> **What to do**: Copy out the data below word for word, leaving the pictures out.

+ + +

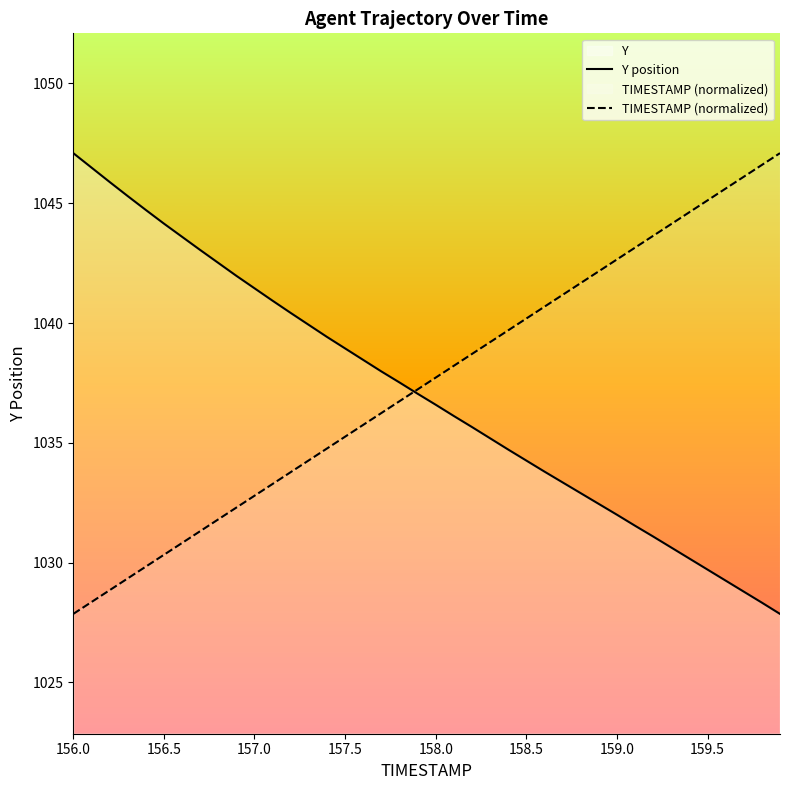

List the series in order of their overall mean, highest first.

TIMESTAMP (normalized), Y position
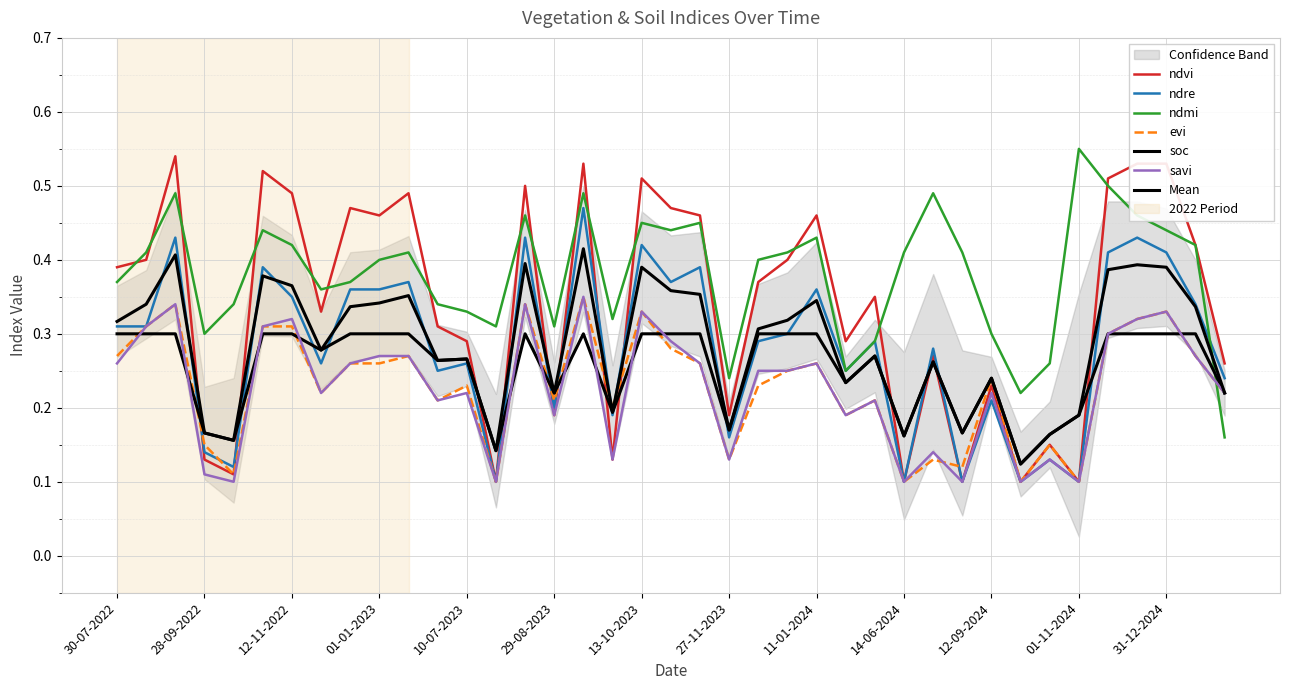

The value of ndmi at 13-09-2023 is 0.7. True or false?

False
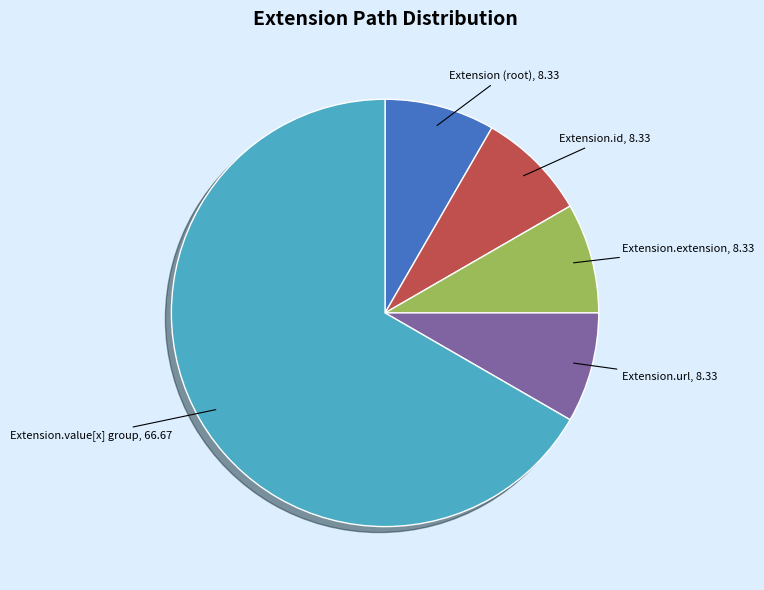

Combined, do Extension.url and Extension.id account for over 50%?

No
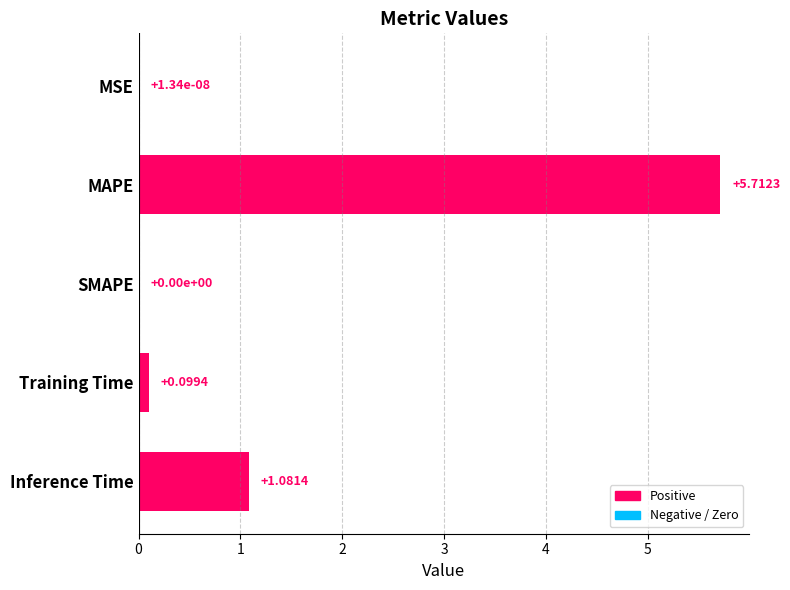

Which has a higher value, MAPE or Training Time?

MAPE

+ + +

> **Exercise result**:
List the series in order of their overall mean, highest first.

TIMESTAMP (normalized), Y position

The value of ndmi at 13-09-2023 is 0.7. True or false?

False

Combined, do Extension.url and Extension.id account for over 50%?

No

Which has a higher value, MAPE or Training Time?

MAPE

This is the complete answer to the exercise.